Document segment:
European Fund managers can be forgiven for looking forward to the 3rd January 2018 and, with it, the back of projects like PRIIPS and MiFID 2.
The demands on management time will recede: No more reading regulatory consultation papers, attending project meetings, and answering client questions.
Even the compliance department – who some might say have have acted like mutinous pirates for the last few years, holding the business to ransom whilst they ransacked the capex and IT budgets – might revert to their mild-mannered former selves.
However, beyond the sigh of relief that the industry will no doubt be uttering once the deadline has passed, it’s worth reflecting on the fact that some forward-looking active managers will be embracing MiFID 2 as a new opportunity.
Proving your value-add
Let’s take a step back and remind ourselves what the point of these regulatory initiatives is: to ensure that the investment management industry is truly and transparently aligned with the interests of the end client.
Consider, for example, what is possibly the most radical of all MiFID 2 changes: the unbundling of commissions.
Commission unbundling is being driven by concerns about conflicts of interest. It’s not about a preference for passive versus active management, or excessive spending of client money on low-quality and/or biased research. The use of commissions to pay for research makes it difficult to identify which research is delivering ROI, and which execution services are providing the best value to end investors.
MiFID 2 serves to remind the investment management industry that it’s in business to provide a fair, genuinely valuable service to the people who are paying for it.
Wherever conflicts may be deemed to arise, they need to be managed, and firms must demonstrate that they are being managed.
A new cultural focus on data
To succeed – and indeed survive – in this new world, investment managers must grasp the fact that, above and beyond changes to processes and controls, a cultural shift is required.
This means being honest with ourselves, as well as with our end investors, about the value we add, the resources we use to get there, and who benefits throughout the process.

Required actions:
**A)** In the MiFID 2 piece, what is driving commission unbundling?
**B)** Reproduce the MiFID 2 piece word for word, starting with "Even the compliance" and going on through "a new opportunity.".

Records from a data collection
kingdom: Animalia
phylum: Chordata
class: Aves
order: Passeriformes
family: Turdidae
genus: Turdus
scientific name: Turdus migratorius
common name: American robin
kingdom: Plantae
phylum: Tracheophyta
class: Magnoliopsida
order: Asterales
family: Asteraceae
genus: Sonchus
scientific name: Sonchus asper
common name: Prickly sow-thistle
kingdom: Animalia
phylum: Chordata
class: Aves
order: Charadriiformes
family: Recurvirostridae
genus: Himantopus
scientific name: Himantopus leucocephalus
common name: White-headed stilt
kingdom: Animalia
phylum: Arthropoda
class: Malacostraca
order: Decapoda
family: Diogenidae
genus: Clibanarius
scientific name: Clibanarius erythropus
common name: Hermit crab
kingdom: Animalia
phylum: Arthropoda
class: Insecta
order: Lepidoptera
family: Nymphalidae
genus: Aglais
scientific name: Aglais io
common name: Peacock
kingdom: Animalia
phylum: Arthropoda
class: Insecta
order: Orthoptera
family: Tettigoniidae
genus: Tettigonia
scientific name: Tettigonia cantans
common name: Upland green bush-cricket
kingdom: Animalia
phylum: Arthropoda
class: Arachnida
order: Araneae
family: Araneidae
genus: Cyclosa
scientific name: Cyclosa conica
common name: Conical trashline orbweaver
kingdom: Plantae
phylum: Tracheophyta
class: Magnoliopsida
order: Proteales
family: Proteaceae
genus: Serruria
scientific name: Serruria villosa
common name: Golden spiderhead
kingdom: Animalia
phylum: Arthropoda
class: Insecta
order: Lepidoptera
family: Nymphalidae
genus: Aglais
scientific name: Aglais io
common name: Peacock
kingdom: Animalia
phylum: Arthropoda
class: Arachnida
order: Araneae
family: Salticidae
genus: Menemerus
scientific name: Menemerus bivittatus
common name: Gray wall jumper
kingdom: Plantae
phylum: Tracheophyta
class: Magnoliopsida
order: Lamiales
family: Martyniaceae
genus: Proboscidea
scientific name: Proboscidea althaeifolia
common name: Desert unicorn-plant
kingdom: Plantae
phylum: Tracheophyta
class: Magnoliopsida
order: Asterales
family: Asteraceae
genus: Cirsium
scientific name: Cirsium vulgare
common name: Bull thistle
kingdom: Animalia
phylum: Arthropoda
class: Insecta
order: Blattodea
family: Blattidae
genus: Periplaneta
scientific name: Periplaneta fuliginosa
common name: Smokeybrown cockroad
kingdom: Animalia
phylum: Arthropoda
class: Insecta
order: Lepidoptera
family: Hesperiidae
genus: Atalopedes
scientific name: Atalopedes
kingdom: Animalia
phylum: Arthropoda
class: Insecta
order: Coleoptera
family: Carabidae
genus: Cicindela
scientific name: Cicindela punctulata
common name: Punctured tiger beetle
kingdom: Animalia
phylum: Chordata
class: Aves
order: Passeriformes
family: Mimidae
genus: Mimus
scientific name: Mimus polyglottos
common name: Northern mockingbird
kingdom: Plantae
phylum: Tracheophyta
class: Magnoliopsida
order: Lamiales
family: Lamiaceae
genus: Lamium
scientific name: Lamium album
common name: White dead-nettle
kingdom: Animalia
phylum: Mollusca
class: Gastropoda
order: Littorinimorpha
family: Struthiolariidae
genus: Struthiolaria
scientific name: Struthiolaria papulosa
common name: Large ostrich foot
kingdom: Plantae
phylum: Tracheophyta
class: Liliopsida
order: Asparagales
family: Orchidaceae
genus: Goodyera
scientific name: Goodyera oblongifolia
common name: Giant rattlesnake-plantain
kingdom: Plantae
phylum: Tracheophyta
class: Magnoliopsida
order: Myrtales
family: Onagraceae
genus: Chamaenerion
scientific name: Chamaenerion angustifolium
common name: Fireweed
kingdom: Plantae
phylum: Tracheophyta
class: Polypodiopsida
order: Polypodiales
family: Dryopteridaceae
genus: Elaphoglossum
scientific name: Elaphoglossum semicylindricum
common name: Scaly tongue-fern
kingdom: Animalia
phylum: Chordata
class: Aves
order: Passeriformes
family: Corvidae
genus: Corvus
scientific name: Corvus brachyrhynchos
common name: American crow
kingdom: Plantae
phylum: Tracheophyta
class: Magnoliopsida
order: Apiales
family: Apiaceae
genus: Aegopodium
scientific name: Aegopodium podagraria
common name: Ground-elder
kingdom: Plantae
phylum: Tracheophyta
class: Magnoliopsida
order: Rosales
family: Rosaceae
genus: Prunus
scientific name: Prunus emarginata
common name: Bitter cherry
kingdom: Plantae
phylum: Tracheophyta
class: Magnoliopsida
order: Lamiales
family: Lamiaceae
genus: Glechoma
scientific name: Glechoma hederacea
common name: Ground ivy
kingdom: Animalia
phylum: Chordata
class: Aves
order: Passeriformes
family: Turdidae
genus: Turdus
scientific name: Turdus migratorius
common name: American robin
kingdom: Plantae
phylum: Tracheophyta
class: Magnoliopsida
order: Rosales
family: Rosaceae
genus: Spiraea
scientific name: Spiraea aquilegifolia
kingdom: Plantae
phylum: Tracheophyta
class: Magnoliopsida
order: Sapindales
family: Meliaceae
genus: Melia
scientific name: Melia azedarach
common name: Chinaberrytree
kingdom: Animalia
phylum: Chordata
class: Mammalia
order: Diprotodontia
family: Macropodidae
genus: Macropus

Responses by task:
**A)** Concerns about conflicts of interest.

**B)**
Even the compliance department – who some might say have have acted like mutinous pirates for the last few years, holding the business to ransom whilst they ransacked the capex and IT budgets – might revert to their mild-mannered former selves.
However, beyond the sigh of relief that the industry will no doubt be uttering once the deadline has passed, it’s worth reflecting on the fact that some forward-looking active managers will be embracing MiFID 2 as a new opportunity.